Já era muito raro encontrar seios grandes, e mesmo esses encolheram, enquanto os seios pequenos ficaram ainda menores, até que finalmente todos tendiam ao achatamento perfeito, como homens, e só raramente se via um vestígio de seios, pequenas colinas que são restos de montanhas gigantes que foram desgastadas. Para meu horror, as mulheres perderam os seios, e toda a diferença entre elas e os homens se concentrou em um lugar que não me atraía em nada. Mas em vez de isso finalmente encher meu espírito com a serenidade da aceitação e resignação com o mundo, e resolver o dilema da minha vida, esse declínio da feminilidade física me causou um sentimento de injustiça enorme, fazendo-me chorar à noite no travesseiro.
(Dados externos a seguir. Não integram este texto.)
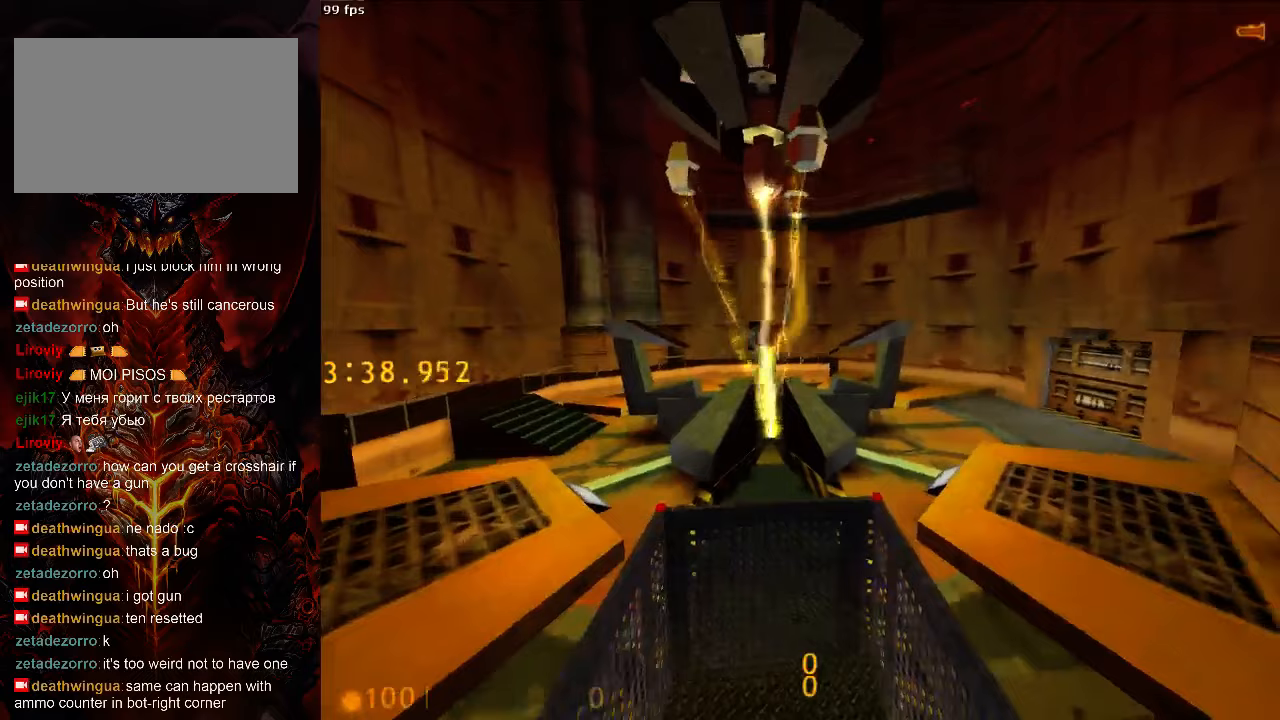
{"keys": ["alt"], "mouse": [], "events": [[63, "alt", "down"]]}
Já não me restava nada no mundo, nem mesmo mulheres! Quem causou isso? Seria a poluição, seria o câncer que se espalha, seria o movimento feminista, ou decretos de um rei cruel, ou algum outro demônio que eu não podia imaginar? Ou seria simplesmente o desgaste? Será que os olhares desgastam os seios? Descartei esse pensamento com um aceno de mão, sem dúvida a depressão havia perturbado minha lógica. Corri entre as mulheres nas ruas procurando seios, examinando mais e mais mulheres, ampliando a amostra e reduzindo a margem de erro, e voltei para casa sem fôlego e sem esperança. Não podia mais enganar a mim mesmo.
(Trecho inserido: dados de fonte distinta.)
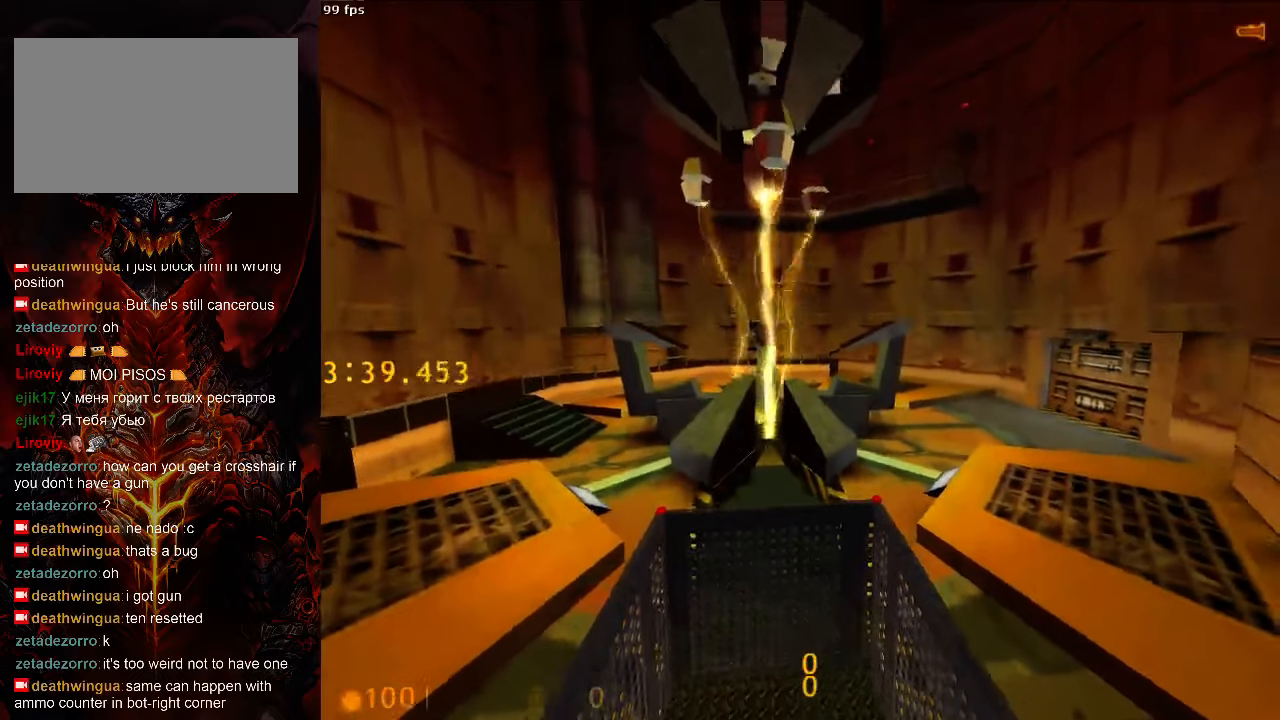
{"keys": [], "mouse": [], "events": [[375, "alt", "up"]]}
Pela primeira vez na vida, fui a uma prostituta, procurei uma prostituta com seios, e isso se tornou muito difícil, os preços dos seios subiram às alturas, e no final descobri que até as prostitutas já não tinham mais seios. Mas as prostitutas tiveram pena de mim e me contaram que ainda existiam últimos seios restantes, só que eu deveria saber que eram de alguém pior que uma prostituta, e só deveria ir até ela se tivesse perdido toda esperança, pois ninguém volta de lá. Não acreditei nas prostitutas, pensei que elas temiam a concorrência e por isso se recusavam a me contar, e implorei para que fizessem comigo a verdadeira caridade de me dizer onde encontrá-la, apesar de suas advertências de que isso levaria à minha perdição. Por fim, me disseram que a mulher estava no templo no fim da cidade, e lá ela era uma sacerdotisa [hieródula - prostituta sagrada da antiguidade].
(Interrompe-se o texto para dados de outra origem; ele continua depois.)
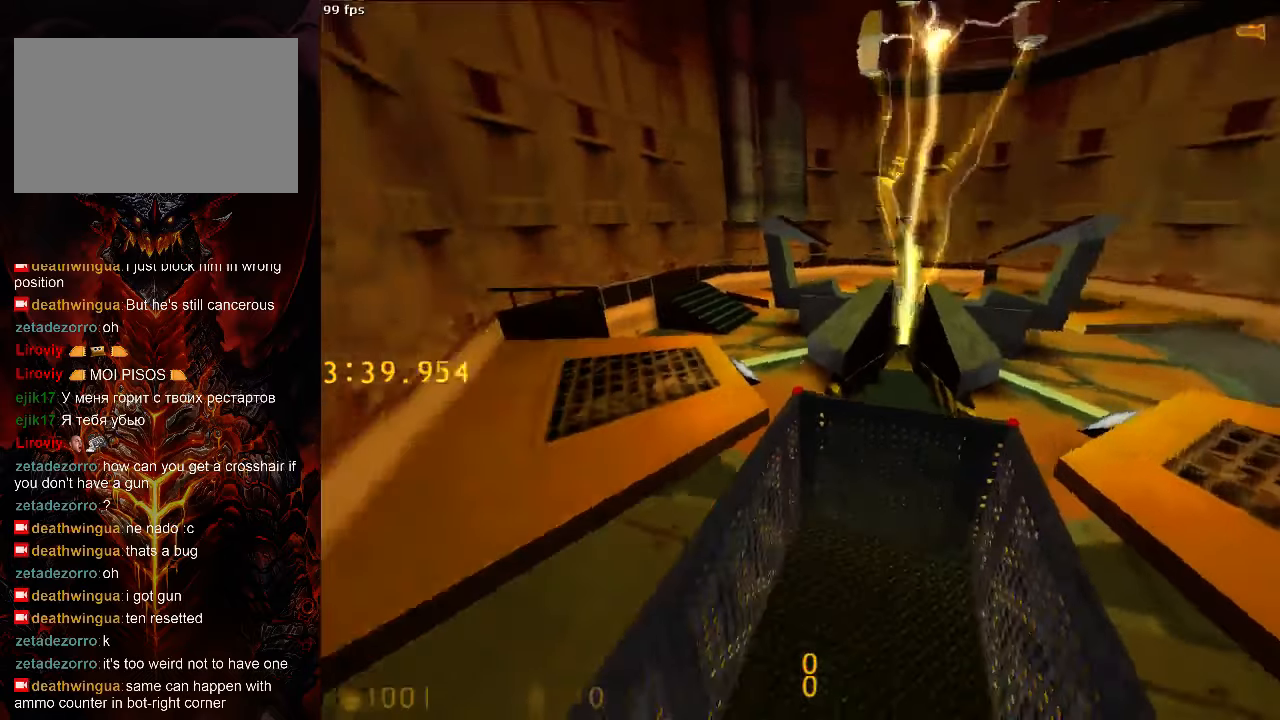
{"keys": ["d", "w"], "mouse": [], "events": [[104, "tab", "down"], [250, "d", "down"], [250, "tab", "up"], [250, "w", "down"]]}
Corri para lá, mas não me deixaram entrar. Uma multidão de homens desesperados se aglomerava na entrada. Finalmente, depois de subornar o guarda à noite, que parecia guardar mais o público do que a santidade, ele me deixou entrar sob a proteção da escuridão. Entrei por entre os sacerdotes adormecidos, todos eunucos castrados e nus, até o santo dos santos, onde na cama jazia a sacerdotisa nua. A sacerdotisa abraçou minha cabeça e a enterrou entre seus seios gigantescos, monstruosos. Profundamente me enterrou dentro dela, meu rosto cegado dentro do rosa-negro infinito que o pressionava, debatendo-me e sufocando em todo meu ser, até a morte.